52. We have disclosed to you the identity of the Company’s related parties and all the related party relationships
and transactions of which we are aware. We confirm that such relationships and transactions have been
appropriately disclosed in the financial statements in accordance with the requirements of Indian GAAP.
53. Related party transactions were conducted on the terms equivalent to those prevailing in an arm’s length
54. All transactions with the related parties are in compliance with Section 188 of the Act, where applicable, and
the requisite details have been disclosed in the financial statements, as required by the applicable Indian
GAAP. The company is not required to constitute audit committee under Section 177 of the Act.

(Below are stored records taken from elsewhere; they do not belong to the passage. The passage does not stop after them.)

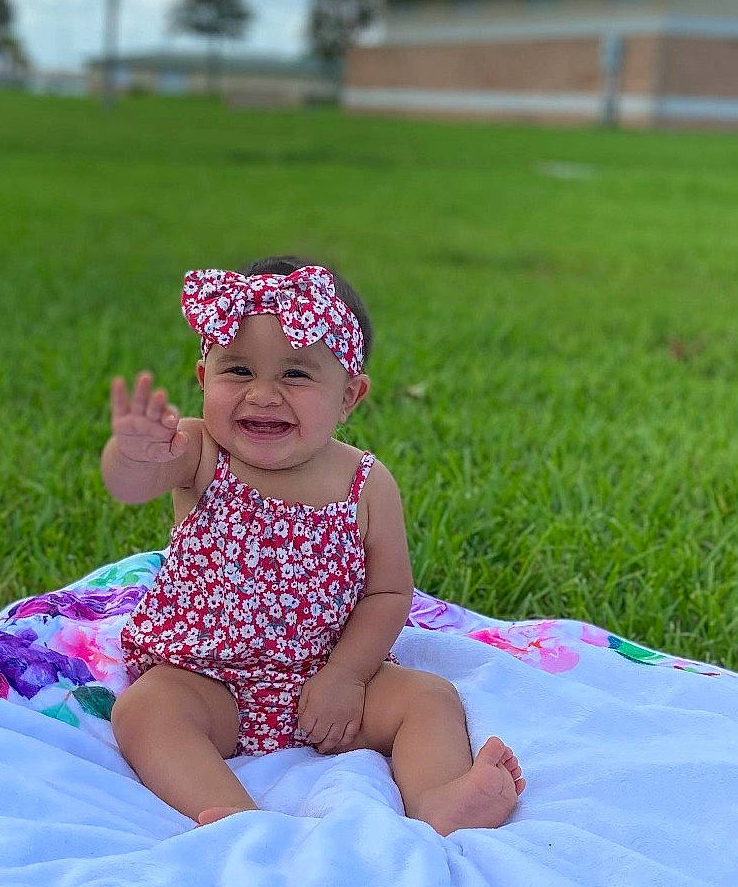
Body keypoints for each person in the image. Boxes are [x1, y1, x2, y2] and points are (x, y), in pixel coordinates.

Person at [102, 257, 525, 831]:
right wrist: (133, 453)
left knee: (429, 698)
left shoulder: (366, 483)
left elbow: (388, 592)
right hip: (208, 679)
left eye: (296, 374)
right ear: (204, 379)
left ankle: (442, 798)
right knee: (144, 711)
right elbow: (132, 484)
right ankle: (237, 820)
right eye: (239, 370)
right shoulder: (200, 452)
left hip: (325, 682)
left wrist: (346, 677)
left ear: (349, 396)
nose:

55. During the year, the company has made private placement of shares. In respect of the same, the company
has complied with the requirement of Section 42 of the Act and the Rules framed thereunder. Further, the
amounts so raised have been used for the purposes for which the funds were raised.
56. The company has not entered into any non-cash transactions with directors or persons connected with
them under section 192 of the Act.
57. The Company is not required to be registered under section 45-IA of the Reserve Bank of India Act,
1934 .
58. No personal expenses have been debited to Statement of Profit and Loss.
59. The management confirms based on the representations received from the directors as on 31 March 2022
and taken on record by the Board of Directors, that none of the directors are disqualified as on 31 March
2022 from being appointed as a director in terms of section 164(2) of the Act.
60. The Company has given no guarantees during the year and there are no outstanding guarantees as on 31
March 2022.
61. The Company has complied with all aspects of contractual agreements that could have a material effect on
the financial statements in the event of non-compliance and has no knowledge of any violations or default
of the covenants in its agreements.
62. The Company has no plans or intentions that may materially affect the carrying value or classification of
assets and liabilities reflected in the financial statements.
63. The Board of Directors of the Company has not acted in violation of restriction imposed under Section 180
of the Act.
64. No contributions to political parties, charitable funds and national defense funds were made in contravention
to the provisions of the Act.
65. There are no financial transactions or matters which have any adverse effect on the functioning of the
66. We confirm that on the basis of the financial ratios, ageing & expected dates of realisation of financial assets
& payment of financial liabilities and other information accompanying the financial statements, there is no
material uncertainty that company is capable of meeting its liabilities existing at the date of balance sheet as
and when they fall due within a period of one year from the balance sheet date.
67. There were no Proceedings of Benami Property under Benami Transactions (Prohibition) Act, 1988 initiated
or pending against the Company.
68. During the year, there were no transactions that have been surrendered or disclosed as income in tax
assessments under the Income Tax Act, 1961.
69. The Company has not been declared willful defaulter by any bank or financial institution or other lender.
70. The Company does not have transactions with companies struck-off from Register of Companies.
71. During the year, there were no dealings in Crypto Currency or Virtual Currency by the Company.
72. No information has come to our attention that would cause us to believe that any of the previous
representations provided in connection with your audit of the financial statements should be modified.
73. We acknowledge our responsibility for the preparation of other information. We also acknowledge that your
opinion on the financial statements does not cover the other information and you do not and will not express
any form of assurance conclusion thereon. The Directors’ is under preparation and will be provided to you
to read and consider after the date of audit report.